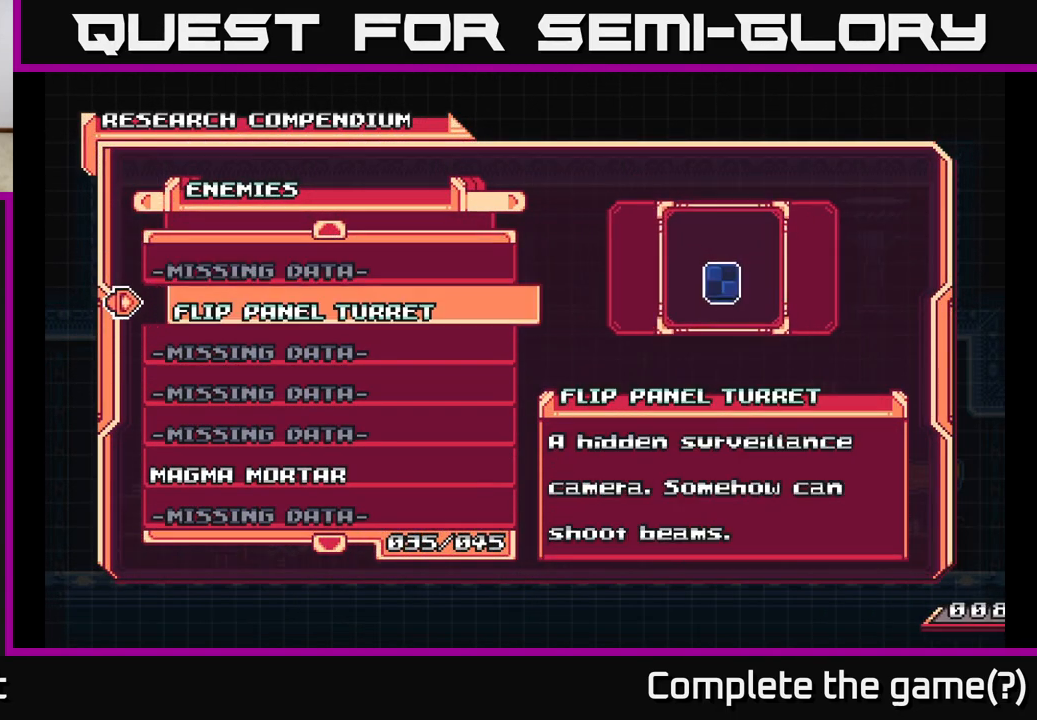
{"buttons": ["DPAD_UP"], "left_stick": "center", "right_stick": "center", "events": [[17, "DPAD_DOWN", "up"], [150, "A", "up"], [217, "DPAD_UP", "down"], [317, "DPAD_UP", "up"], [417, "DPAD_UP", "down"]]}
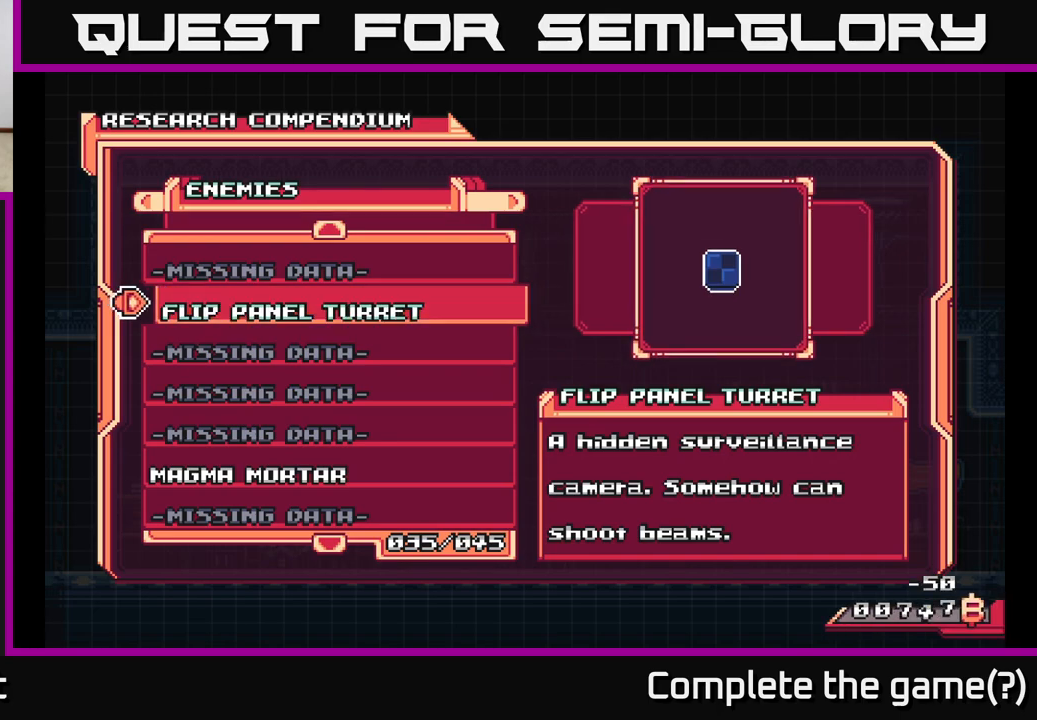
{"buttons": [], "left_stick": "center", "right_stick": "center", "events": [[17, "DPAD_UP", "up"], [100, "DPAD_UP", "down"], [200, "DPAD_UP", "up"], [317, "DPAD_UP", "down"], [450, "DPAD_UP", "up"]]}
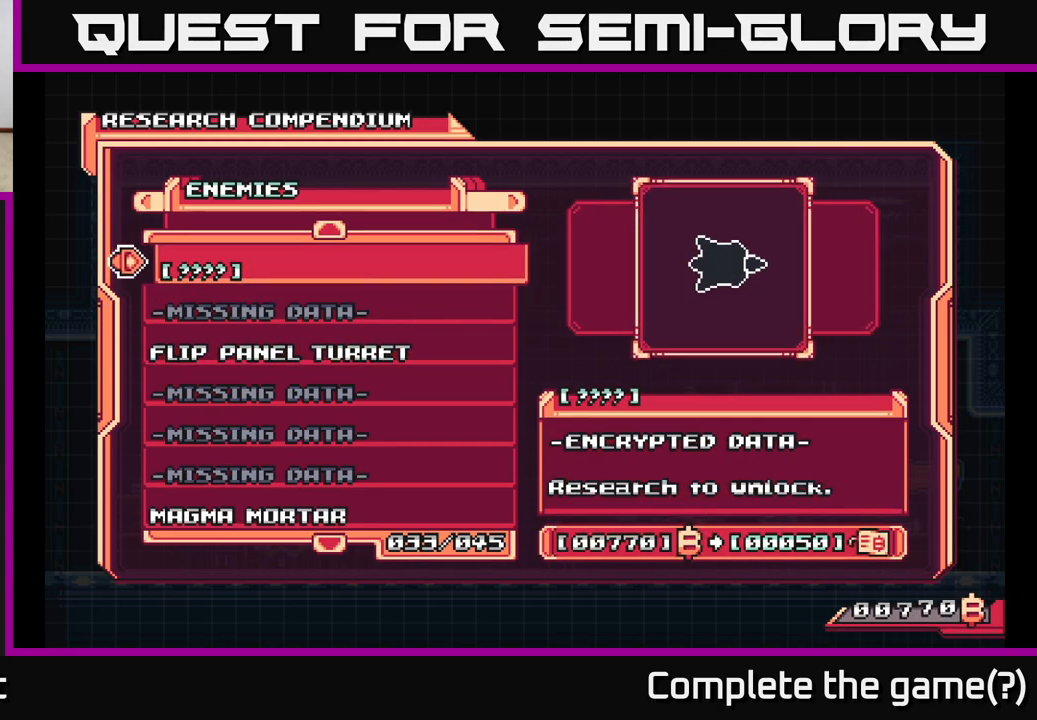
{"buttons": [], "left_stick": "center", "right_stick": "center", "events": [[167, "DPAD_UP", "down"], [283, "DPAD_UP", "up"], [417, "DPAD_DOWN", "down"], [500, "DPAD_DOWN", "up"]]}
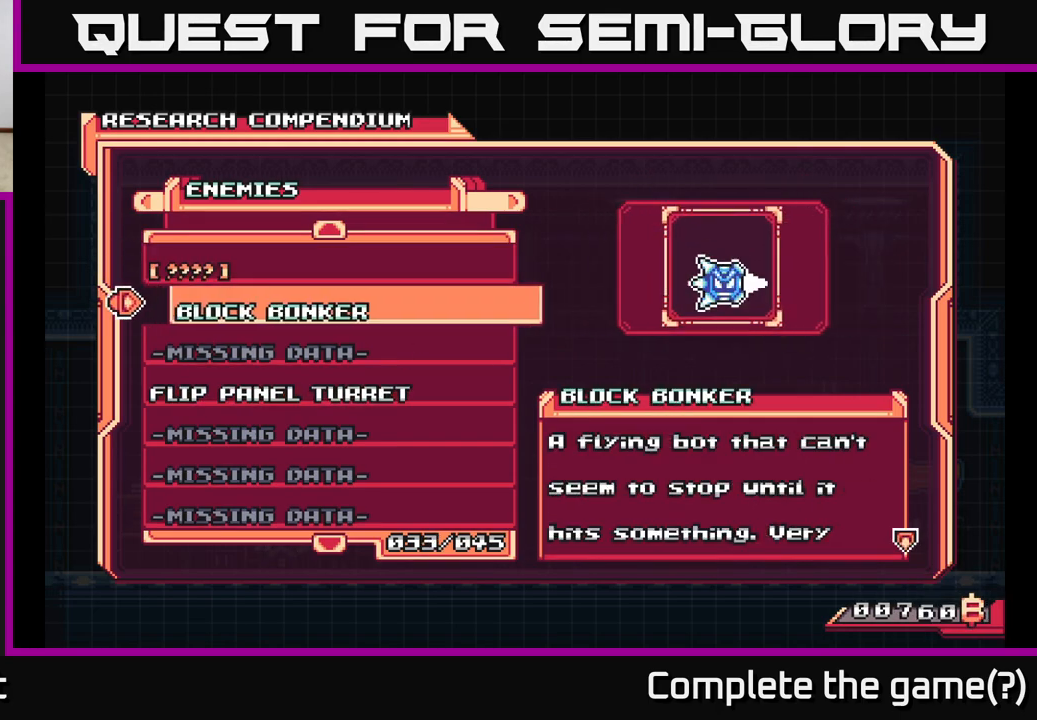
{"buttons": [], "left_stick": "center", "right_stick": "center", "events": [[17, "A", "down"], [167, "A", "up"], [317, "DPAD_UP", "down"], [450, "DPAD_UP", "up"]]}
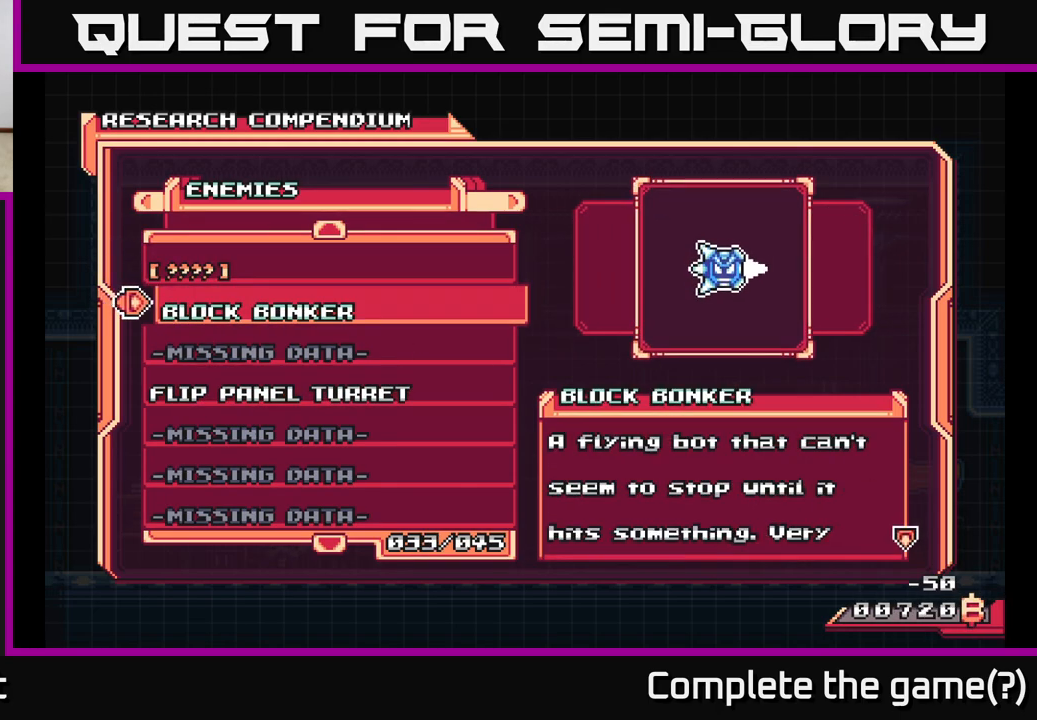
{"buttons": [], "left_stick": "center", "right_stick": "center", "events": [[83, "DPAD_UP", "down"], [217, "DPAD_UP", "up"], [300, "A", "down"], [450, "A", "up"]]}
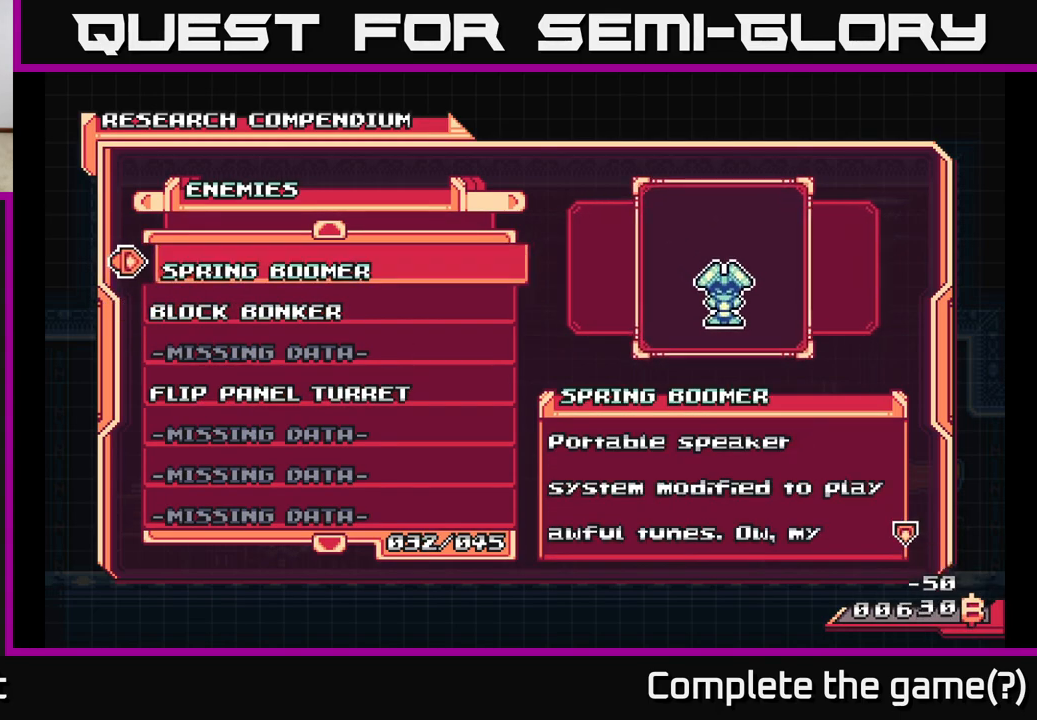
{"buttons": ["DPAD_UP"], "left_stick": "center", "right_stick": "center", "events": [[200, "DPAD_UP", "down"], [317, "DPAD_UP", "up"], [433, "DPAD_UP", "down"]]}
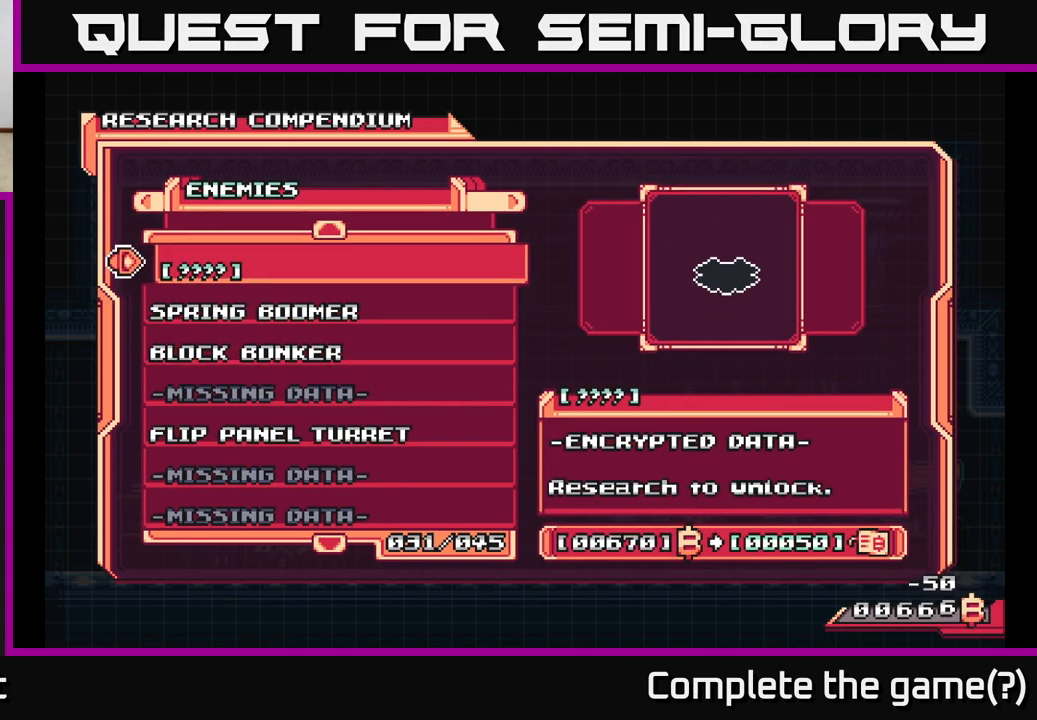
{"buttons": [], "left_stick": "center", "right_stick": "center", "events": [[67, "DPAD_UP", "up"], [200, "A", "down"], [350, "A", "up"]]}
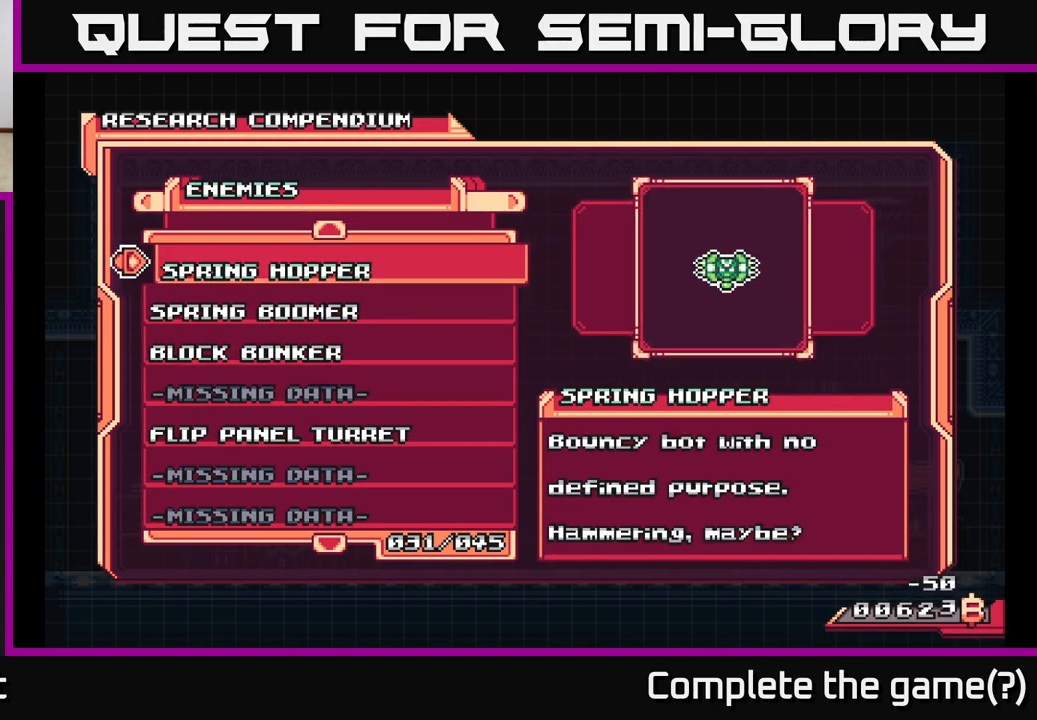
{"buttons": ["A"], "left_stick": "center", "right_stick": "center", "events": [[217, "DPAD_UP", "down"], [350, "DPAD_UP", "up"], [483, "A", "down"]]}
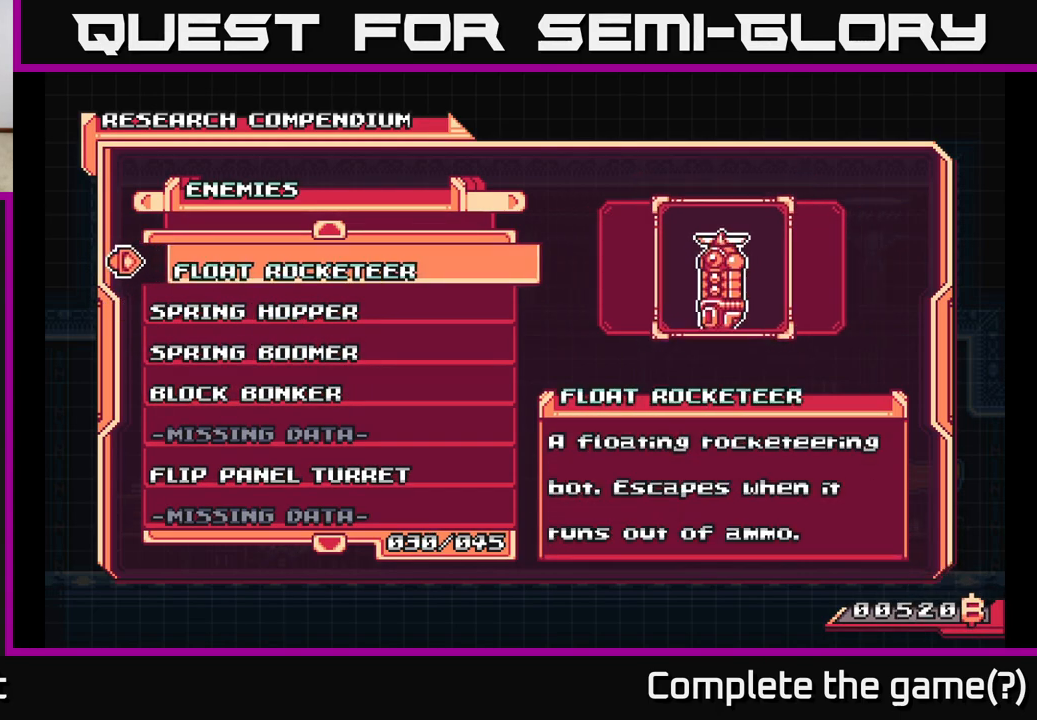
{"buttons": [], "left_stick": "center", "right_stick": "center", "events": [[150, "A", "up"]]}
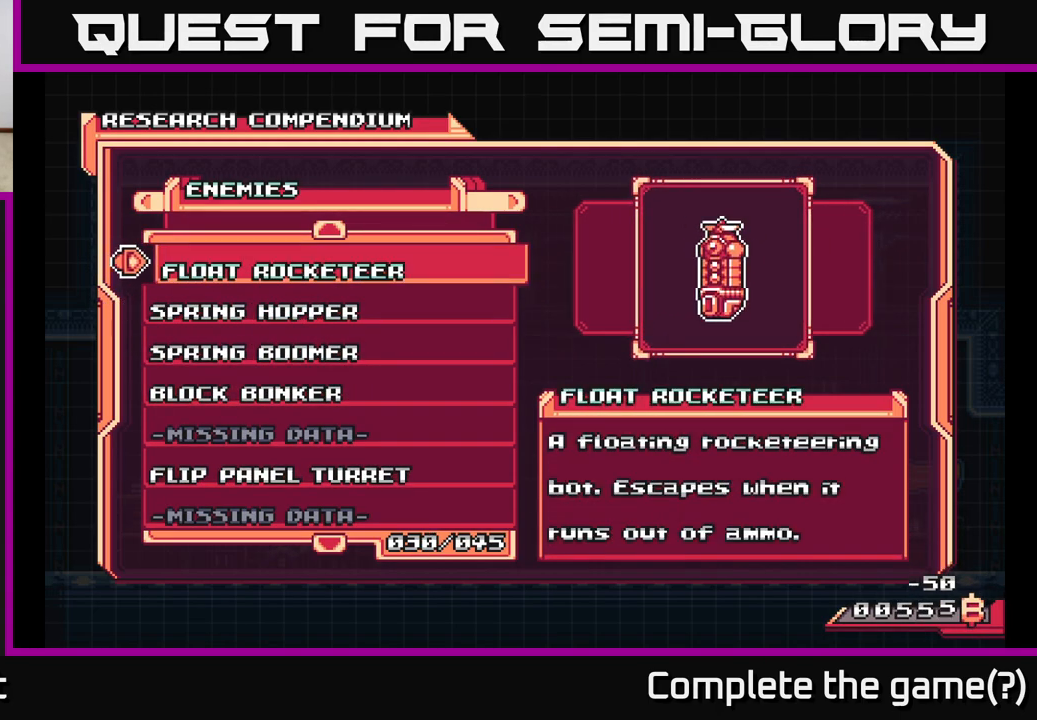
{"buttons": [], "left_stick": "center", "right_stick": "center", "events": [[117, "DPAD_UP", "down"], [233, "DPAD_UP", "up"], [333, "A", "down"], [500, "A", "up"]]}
========================
> _What you are asked to do_
What is needed is every record above, restated word for word, with the pictures left out.

> _Response to the task_
{"buttons": ["DPAD_UP"], "left_stick": "center", "right_stick": "center", "events": [[17, "DPAD_DOWN", "up"], [150, "A", "up"], [217, "DPAD_UP", "down"], [317, "DPAD_UP", "up"], [417, "DPAD_UP", "down"]]}
{"buttons": [], "left_stick": "center", "right_stick": "center", "events": [[17, "DPAD_UP", "up"], [100, "DPAD_UP", "down"], [200, "DPAD_UP", "up"], [317, "DPAD_UP", "down"], [450, "DPAD_UP", "up"]]}
{"buttons": [], "left_stick": "center", "right_stick": "center", "events": [[167, "DPAD_UP", "down"], [283, "DPAD_UP", "up"], [417, "DPAD_DOWN", "down"], [500, "DPAD_DOWN", "up"]]}
{"buttons": [], "left_stick": "center", "right_stick": "center", "events": [[17, "A", "down"], [167, "A", "up"], [317, "DPAD_UP", "down"], [450, "DPAD_UP", "up"]]}
{"buttons": [], "left_stick": "center", "right_stick": "center", "events": [[83, "DPAD_UP", "down"], [217, "DPAD_UP", "up"], [300, "A", "down"], [450, "A", "up"]]}
{"buttons": ["DPAD_UP"], "left_stick": "center", "right_stick": "center", "events": [[200, "DPAD_UP", "down"], [317, "DPAD_UP", "up"], [433, "DPAD_UP", "down"]]}
{"buttons": [], "left_stick": "center", "right_stick": "center", "events": [[67, "DPAD_UP", "up"], [200, "A", "down"], [350, "A", "up"]]}
{"buttons": ["A"], "left_stick": "center", "right_stick": "center", "events": [[217, "DPAD_UP", "down"], [350, "DPAD_UP", "up"], [483, "A", "down"]]}
{"buttons": [], "left_stick": "center", "right_stick": "center", "events": [[150, "A", "up"]]}
{"buttons": [], "left_stick": "center", "right_stick": "center", "events": [[117, "DPAD_UP", "down"], [233, "DPAD_UP", "up"], [333, "A", "down"], [500, "A", "up"]]}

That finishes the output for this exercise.